Electronic design automation data
—————
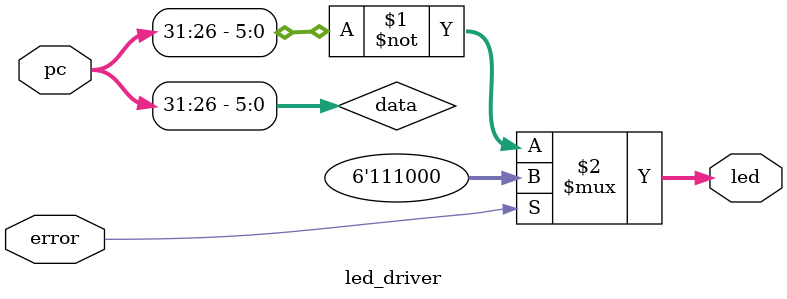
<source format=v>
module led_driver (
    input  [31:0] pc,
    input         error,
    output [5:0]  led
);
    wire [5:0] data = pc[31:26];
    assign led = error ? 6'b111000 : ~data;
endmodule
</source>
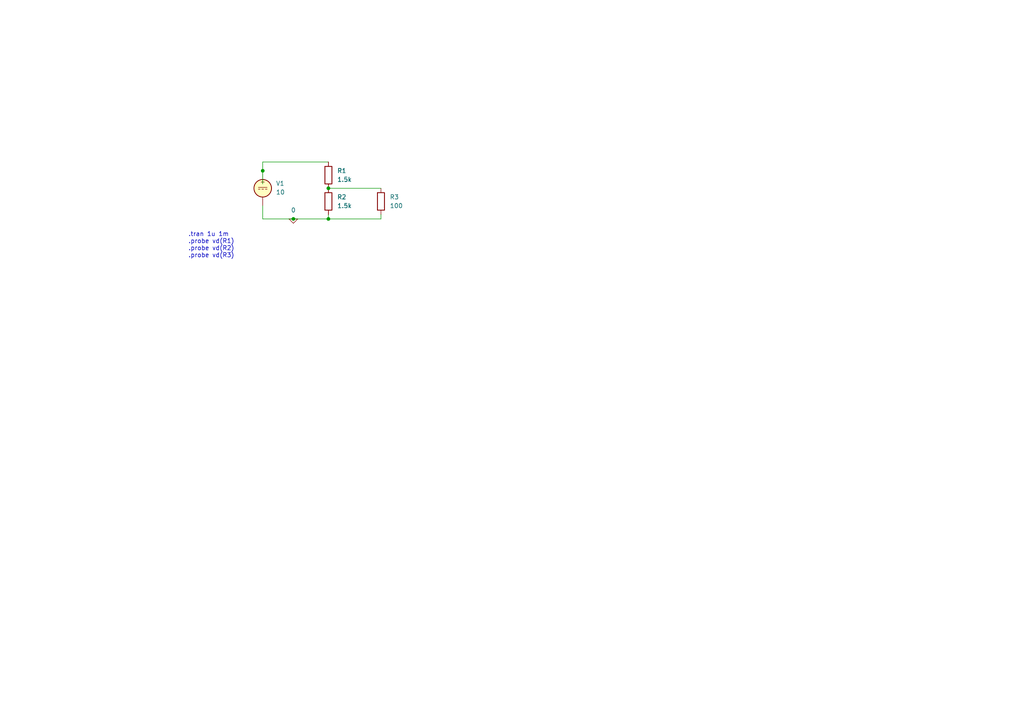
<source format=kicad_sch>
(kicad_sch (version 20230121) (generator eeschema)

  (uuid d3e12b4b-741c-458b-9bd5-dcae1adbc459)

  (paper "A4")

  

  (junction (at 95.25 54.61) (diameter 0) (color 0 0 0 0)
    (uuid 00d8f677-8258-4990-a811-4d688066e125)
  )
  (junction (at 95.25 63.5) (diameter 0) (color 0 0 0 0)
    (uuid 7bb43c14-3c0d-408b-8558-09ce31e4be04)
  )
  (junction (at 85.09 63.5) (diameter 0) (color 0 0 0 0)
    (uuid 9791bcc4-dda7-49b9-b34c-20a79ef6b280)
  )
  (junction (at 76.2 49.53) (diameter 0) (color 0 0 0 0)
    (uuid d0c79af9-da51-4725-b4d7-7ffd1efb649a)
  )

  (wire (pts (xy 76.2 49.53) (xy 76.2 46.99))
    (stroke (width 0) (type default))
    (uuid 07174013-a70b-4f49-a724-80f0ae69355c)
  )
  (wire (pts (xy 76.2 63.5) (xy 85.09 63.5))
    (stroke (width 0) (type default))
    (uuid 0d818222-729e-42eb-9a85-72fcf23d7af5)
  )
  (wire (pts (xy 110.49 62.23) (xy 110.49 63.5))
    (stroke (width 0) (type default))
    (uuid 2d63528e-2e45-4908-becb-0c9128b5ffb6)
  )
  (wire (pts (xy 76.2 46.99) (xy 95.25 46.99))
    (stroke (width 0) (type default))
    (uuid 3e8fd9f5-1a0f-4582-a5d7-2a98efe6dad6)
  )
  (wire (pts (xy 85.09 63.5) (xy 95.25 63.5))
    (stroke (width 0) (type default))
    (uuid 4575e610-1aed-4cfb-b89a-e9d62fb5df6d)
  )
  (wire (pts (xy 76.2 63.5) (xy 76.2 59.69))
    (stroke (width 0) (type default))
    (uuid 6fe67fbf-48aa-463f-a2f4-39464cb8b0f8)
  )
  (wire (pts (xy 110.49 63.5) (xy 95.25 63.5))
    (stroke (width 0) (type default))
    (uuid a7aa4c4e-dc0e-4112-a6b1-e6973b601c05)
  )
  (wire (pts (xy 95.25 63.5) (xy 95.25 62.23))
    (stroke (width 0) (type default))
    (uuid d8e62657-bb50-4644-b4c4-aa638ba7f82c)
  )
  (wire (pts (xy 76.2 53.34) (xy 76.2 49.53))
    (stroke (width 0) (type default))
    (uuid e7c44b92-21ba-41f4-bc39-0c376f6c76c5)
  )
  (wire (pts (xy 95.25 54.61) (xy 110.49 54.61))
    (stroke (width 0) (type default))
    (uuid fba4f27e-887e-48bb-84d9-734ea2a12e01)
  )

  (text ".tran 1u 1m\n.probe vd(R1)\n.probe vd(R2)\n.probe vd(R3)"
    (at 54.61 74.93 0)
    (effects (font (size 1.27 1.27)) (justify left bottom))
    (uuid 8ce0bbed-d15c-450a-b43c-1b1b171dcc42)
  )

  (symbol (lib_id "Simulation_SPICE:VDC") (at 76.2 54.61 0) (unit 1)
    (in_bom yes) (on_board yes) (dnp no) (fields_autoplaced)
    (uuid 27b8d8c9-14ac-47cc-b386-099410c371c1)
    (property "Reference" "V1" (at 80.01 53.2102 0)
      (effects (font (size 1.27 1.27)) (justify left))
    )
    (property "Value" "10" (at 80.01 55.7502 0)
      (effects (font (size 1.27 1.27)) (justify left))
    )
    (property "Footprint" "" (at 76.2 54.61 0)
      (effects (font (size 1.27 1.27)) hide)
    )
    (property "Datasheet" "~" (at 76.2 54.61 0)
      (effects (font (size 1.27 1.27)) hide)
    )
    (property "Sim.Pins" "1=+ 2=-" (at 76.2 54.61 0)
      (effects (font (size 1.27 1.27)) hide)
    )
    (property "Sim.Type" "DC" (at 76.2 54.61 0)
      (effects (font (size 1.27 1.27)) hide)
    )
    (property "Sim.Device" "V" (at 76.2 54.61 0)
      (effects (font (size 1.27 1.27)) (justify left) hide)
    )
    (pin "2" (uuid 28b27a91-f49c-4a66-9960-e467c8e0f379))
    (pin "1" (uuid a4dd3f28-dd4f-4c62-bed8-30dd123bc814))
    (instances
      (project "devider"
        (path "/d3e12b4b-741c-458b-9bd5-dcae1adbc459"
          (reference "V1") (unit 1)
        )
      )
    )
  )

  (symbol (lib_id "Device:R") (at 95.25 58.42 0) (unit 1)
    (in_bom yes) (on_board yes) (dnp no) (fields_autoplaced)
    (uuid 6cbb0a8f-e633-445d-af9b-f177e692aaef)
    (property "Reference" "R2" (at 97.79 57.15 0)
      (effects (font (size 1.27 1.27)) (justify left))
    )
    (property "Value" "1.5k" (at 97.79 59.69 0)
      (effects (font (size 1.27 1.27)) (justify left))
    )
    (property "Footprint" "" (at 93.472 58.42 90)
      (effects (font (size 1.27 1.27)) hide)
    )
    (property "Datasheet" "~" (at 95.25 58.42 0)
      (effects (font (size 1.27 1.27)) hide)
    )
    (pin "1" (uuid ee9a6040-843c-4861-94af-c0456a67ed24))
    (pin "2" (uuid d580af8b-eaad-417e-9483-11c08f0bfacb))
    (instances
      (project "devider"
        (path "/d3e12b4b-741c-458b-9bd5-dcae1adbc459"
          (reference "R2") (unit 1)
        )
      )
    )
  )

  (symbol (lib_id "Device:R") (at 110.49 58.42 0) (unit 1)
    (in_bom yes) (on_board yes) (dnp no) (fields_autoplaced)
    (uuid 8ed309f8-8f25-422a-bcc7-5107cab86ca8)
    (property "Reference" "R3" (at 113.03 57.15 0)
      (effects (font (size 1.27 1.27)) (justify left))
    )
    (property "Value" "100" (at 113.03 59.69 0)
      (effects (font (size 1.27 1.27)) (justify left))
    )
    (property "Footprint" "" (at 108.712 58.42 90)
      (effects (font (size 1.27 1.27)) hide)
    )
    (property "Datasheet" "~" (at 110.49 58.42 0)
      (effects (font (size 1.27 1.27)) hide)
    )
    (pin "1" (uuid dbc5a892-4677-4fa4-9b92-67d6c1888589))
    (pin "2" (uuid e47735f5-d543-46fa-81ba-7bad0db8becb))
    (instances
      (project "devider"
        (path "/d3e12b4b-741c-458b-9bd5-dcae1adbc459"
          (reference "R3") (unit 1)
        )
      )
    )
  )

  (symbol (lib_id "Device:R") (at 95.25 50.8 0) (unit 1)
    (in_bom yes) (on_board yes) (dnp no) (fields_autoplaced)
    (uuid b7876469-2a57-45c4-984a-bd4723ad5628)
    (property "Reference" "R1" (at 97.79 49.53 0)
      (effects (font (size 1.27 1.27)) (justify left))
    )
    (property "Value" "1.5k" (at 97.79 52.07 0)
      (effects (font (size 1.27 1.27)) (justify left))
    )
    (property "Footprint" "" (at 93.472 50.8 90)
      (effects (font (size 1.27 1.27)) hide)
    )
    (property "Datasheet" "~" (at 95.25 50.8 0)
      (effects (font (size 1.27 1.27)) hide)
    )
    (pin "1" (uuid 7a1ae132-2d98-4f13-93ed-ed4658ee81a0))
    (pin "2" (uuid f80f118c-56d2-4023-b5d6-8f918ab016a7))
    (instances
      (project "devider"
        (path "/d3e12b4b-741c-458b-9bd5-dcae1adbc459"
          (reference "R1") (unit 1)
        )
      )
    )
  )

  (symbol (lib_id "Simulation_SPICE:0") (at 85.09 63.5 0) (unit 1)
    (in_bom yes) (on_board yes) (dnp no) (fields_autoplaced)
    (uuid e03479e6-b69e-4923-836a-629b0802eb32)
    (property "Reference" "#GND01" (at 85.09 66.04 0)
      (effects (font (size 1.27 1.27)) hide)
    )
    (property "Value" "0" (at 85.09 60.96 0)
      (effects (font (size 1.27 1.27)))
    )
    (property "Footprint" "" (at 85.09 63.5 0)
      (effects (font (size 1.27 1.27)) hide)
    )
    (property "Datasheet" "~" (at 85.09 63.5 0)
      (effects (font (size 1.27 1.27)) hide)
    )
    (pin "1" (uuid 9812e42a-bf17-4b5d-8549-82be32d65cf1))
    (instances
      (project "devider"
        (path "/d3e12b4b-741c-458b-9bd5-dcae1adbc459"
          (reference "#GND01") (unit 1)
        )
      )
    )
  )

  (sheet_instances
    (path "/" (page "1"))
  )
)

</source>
—————
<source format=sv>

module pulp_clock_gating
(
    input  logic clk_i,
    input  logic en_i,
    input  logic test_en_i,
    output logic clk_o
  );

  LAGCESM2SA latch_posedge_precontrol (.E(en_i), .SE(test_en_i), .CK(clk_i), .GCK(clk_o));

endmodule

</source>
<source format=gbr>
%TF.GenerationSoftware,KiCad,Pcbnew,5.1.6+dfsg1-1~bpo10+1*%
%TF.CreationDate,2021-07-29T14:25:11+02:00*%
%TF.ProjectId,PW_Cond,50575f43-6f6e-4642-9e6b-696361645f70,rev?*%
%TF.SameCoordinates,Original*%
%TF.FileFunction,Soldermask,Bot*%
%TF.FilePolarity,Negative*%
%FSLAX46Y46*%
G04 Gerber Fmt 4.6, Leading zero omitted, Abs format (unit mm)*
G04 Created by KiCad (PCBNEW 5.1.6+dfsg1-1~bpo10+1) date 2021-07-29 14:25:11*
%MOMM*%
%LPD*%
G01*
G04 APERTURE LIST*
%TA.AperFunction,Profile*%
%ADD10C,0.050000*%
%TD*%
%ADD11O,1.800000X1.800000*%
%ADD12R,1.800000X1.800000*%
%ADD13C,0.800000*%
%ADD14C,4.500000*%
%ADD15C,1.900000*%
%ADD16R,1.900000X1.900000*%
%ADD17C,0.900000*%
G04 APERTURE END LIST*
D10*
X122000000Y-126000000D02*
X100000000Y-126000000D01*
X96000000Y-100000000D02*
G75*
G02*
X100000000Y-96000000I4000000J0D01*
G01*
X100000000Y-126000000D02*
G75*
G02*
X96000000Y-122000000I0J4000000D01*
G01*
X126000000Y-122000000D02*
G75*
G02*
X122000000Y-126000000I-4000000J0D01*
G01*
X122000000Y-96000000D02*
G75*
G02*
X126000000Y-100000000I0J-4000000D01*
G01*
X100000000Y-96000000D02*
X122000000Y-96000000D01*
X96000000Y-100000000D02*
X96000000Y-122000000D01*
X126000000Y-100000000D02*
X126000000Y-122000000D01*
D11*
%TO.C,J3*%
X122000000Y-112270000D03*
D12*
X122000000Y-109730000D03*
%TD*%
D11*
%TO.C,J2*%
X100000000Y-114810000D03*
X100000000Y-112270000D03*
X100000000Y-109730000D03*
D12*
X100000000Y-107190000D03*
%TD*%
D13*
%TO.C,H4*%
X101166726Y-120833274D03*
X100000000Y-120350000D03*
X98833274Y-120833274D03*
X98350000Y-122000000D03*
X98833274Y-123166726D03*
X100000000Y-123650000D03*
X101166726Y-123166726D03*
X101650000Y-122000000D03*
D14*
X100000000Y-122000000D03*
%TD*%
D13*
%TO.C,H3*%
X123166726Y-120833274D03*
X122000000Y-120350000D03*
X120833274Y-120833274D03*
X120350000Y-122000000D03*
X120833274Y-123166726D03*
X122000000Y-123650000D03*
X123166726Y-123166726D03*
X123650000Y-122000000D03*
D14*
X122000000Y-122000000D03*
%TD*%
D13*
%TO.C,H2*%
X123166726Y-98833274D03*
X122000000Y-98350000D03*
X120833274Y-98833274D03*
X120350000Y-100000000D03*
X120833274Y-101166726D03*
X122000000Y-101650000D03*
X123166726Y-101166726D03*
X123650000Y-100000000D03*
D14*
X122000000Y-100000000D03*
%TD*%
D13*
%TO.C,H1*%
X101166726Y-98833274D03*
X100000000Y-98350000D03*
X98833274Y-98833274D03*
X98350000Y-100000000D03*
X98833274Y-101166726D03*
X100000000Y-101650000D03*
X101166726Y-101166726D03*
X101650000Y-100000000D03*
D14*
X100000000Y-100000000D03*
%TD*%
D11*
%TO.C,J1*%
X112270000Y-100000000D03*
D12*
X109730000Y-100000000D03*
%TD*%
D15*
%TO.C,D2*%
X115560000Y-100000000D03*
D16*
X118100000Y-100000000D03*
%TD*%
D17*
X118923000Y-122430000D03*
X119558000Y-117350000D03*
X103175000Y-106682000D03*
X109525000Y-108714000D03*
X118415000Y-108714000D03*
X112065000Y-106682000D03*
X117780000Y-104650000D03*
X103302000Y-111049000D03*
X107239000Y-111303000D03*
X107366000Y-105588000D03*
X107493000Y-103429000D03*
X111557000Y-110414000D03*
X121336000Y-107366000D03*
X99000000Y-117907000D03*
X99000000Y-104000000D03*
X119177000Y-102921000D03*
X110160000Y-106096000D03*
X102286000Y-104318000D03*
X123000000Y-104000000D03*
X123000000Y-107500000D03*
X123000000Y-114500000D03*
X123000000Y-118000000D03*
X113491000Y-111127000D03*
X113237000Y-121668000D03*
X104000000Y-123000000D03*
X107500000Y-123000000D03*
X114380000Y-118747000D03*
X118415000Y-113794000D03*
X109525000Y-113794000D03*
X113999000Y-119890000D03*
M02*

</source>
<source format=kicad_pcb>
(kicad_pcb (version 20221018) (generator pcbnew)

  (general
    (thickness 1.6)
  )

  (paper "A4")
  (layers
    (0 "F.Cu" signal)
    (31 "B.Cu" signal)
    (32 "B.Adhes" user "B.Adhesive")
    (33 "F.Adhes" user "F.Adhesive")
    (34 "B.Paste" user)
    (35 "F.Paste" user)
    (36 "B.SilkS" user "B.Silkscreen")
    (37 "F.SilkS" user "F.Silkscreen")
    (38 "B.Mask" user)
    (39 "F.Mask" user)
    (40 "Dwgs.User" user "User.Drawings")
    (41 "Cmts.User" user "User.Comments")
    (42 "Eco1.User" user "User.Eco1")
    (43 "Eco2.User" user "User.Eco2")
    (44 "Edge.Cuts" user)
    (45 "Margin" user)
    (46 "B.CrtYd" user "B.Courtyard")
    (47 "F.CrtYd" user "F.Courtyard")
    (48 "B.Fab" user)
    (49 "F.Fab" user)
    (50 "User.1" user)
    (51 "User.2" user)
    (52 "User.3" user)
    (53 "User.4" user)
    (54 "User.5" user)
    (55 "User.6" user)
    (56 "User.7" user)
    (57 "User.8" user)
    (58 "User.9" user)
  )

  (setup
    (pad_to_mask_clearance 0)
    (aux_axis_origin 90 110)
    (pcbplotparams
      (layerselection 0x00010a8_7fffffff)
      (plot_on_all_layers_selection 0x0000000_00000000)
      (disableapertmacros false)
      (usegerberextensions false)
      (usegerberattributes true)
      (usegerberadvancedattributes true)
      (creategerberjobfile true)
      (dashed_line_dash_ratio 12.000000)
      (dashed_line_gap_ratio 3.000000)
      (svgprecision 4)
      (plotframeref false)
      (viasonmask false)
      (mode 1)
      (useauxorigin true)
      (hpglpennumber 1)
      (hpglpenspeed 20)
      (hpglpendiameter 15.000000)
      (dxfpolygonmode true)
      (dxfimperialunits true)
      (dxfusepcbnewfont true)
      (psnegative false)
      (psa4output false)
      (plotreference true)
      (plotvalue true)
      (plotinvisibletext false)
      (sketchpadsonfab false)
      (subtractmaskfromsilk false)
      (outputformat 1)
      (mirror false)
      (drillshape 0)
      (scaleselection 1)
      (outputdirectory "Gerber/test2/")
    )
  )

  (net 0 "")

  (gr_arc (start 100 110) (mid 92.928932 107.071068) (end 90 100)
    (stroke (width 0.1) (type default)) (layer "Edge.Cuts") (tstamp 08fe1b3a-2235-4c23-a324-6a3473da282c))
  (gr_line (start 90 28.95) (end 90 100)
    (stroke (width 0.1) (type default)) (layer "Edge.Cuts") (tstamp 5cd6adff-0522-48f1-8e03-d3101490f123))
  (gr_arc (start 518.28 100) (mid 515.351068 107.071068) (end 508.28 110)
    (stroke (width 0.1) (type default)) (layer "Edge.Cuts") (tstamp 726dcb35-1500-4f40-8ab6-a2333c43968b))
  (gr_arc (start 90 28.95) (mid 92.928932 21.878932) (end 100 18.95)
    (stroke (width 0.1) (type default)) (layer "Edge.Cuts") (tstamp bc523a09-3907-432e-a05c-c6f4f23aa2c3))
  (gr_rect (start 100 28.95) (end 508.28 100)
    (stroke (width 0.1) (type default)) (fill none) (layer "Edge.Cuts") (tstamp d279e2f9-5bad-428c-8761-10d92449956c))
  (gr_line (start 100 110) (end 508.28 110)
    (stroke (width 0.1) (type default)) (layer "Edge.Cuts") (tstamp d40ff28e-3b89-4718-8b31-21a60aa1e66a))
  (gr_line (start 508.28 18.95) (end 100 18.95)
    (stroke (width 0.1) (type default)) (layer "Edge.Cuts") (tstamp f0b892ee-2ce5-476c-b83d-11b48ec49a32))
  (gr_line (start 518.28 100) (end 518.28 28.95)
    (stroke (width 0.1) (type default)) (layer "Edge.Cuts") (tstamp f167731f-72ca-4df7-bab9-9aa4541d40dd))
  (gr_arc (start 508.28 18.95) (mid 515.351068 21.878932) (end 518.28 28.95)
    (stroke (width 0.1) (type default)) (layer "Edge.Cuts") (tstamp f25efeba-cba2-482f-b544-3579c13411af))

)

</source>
—————
• **What is being asked**
Repeat exactly the lines above, beginning at the one containing "<source format=v>" and ending at the one containing "(uuid d3e12b4b-741c-458b-9bd5-dcae1adbc459)". Do not carry over any pictures.

• **Response area**
<source format=v>
module led_driver (
    input  [31:0] pc,
    input         error,
    output [5:0]  led
);
    wire [5:0] data = pc[31:26];
    assign led = error ? 6'b111000 : ~data;
endmodule
</source>
<source format=kicad_sch>
(kicad_sch (version 20230121) (generator eeschema)

  (uuid d3e12b4b-741c-458b-9bd5-dcae1adbc459)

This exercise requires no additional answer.